Problem to solve — Below are some records; find each line that carries the word "Information" and copy it.

(Entries taken from a collection)
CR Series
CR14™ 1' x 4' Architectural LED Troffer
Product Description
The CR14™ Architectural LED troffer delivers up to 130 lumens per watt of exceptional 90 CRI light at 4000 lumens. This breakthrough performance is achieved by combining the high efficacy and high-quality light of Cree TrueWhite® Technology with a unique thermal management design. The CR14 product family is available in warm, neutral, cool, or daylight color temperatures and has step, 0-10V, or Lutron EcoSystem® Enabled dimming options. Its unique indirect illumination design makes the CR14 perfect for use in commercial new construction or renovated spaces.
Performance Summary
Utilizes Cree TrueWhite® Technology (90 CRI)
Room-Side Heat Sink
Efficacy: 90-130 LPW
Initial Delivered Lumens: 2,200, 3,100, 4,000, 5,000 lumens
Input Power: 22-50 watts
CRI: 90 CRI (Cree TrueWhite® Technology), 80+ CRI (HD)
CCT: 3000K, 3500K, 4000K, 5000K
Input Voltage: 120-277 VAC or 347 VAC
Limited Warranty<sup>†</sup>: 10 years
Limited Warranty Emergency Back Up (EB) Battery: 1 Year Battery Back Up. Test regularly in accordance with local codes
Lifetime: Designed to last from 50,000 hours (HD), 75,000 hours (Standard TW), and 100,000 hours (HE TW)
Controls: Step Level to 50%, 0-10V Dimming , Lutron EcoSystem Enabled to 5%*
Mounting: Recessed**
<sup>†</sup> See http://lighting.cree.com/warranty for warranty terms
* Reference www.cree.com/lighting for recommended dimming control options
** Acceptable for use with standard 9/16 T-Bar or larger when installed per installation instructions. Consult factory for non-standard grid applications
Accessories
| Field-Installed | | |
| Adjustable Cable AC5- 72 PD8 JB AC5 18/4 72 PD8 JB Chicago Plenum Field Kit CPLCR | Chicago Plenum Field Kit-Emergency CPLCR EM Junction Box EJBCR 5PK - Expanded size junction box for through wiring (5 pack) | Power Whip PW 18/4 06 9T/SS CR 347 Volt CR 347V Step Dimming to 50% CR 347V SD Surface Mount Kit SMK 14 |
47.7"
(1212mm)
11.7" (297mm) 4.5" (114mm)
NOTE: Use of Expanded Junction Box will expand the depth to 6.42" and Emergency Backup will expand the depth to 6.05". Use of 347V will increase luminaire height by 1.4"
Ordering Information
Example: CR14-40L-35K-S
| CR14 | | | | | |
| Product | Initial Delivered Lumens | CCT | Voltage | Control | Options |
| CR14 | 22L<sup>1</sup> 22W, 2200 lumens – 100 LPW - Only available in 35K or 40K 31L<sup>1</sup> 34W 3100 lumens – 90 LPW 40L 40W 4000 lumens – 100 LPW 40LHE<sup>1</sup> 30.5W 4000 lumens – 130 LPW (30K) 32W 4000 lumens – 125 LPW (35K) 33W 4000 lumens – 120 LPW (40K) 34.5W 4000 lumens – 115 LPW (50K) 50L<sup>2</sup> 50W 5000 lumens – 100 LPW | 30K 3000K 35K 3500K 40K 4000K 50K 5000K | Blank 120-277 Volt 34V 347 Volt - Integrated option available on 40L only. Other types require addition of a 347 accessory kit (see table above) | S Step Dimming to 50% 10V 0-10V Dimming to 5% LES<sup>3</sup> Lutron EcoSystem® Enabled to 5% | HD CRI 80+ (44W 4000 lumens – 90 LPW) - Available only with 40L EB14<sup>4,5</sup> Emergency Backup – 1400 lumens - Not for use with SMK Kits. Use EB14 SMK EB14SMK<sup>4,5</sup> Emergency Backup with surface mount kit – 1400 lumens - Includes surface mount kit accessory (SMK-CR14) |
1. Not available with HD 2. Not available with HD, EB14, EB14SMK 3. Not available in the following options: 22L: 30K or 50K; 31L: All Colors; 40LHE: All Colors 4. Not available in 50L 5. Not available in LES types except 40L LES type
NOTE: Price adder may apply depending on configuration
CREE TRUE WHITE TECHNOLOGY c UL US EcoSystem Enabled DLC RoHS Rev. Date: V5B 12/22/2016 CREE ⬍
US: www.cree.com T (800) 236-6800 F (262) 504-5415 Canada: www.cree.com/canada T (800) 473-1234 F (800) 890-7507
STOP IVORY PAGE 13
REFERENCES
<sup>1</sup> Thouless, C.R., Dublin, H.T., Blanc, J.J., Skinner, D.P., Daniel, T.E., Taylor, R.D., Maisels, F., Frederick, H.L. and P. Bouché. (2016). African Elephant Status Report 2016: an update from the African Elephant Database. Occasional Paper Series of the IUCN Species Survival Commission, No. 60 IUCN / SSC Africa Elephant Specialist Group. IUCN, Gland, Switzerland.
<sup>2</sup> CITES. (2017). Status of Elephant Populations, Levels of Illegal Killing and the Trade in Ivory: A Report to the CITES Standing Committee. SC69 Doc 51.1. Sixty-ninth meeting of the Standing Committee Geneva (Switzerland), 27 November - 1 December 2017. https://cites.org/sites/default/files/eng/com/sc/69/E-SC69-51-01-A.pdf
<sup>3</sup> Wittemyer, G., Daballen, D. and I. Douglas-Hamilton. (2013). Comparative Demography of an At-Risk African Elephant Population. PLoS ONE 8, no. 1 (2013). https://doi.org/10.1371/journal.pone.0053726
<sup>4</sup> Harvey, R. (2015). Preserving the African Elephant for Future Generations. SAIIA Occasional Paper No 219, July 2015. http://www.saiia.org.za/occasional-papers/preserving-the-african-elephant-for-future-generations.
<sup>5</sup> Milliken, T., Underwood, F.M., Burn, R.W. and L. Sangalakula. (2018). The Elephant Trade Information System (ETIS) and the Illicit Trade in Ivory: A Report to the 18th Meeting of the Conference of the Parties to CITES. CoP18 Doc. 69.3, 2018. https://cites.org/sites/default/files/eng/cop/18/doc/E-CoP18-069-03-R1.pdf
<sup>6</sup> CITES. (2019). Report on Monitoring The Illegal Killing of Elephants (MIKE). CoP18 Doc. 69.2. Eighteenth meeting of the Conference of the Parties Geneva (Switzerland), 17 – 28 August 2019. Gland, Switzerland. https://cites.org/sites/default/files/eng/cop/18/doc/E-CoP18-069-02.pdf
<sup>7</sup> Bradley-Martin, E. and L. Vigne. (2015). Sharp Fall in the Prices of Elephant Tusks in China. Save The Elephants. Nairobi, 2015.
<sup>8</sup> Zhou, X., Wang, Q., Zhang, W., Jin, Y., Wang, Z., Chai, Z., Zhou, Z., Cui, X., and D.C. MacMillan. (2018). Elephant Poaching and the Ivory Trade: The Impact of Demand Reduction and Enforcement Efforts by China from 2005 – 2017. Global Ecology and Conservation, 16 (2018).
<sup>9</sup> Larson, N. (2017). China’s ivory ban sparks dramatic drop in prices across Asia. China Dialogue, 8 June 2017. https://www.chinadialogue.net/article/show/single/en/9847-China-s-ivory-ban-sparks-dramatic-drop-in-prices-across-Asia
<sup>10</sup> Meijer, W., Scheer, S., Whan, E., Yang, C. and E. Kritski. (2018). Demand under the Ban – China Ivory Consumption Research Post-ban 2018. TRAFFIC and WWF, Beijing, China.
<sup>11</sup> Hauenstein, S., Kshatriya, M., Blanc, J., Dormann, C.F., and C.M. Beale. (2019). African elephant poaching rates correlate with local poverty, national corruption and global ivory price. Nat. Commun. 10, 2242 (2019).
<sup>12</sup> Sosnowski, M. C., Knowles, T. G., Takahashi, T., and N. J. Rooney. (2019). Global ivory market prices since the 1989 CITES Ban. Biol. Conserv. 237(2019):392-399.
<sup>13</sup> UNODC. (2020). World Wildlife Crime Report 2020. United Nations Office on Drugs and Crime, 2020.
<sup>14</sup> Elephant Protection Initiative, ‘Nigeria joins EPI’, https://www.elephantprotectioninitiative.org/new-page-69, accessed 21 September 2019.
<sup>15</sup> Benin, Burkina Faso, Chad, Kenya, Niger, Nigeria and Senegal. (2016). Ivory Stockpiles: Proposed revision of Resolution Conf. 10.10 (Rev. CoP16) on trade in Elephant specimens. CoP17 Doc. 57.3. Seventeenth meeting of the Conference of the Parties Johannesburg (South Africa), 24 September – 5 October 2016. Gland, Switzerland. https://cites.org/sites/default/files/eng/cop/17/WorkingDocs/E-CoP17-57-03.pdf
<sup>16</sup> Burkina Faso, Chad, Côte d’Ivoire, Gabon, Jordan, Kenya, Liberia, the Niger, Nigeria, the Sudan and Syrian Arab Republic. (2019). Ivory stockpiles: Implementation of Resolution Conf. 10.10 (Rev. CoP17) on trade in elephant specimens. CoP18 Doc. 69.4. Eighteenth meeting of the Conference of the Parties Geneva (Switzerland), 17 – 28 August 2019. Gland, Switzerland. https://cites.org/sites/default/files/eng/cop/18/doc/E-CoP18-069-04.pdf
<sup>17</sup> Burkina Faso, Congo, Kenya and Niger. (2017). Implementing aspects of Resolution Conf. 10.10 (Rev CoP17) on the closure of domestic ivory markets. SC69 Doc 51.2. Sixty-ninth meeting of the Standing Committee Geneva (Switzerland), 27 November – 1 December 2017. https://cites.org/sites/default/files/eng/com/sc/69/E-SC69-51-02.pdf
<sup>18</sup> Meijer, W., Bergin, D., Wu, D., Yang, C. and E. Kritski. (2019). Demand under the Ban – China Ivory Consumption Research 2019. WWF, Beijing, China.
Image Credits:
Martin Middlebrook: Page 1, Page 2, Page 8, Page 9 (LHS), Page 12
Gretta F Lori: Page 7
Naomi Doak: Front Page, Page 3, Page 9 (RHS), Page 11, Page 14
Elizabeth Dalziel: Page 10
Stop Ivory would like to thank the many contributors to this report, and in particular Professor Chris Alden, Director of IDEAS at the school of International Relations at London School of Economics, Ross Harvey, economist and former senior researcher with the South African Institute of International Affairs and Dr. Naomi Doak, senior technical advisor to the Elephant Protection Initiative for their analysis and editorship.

Answer area —
Ordering Information
<sup>5</sup> Milliken, T., Underwood, F.M., Burn, R.W. and L. Sangalakula. (2018). The Elephant Trade Information System (ETIS) and the Illicit Trade in Ivory: A Report to the 18th Meeting of the Conference of the Parties to CITES. CoP18 Doc. 69.3, 2018. https://cites.org/sites/default/files/eng/cop/18/doc/E-CoP18-069-03-R1.pdf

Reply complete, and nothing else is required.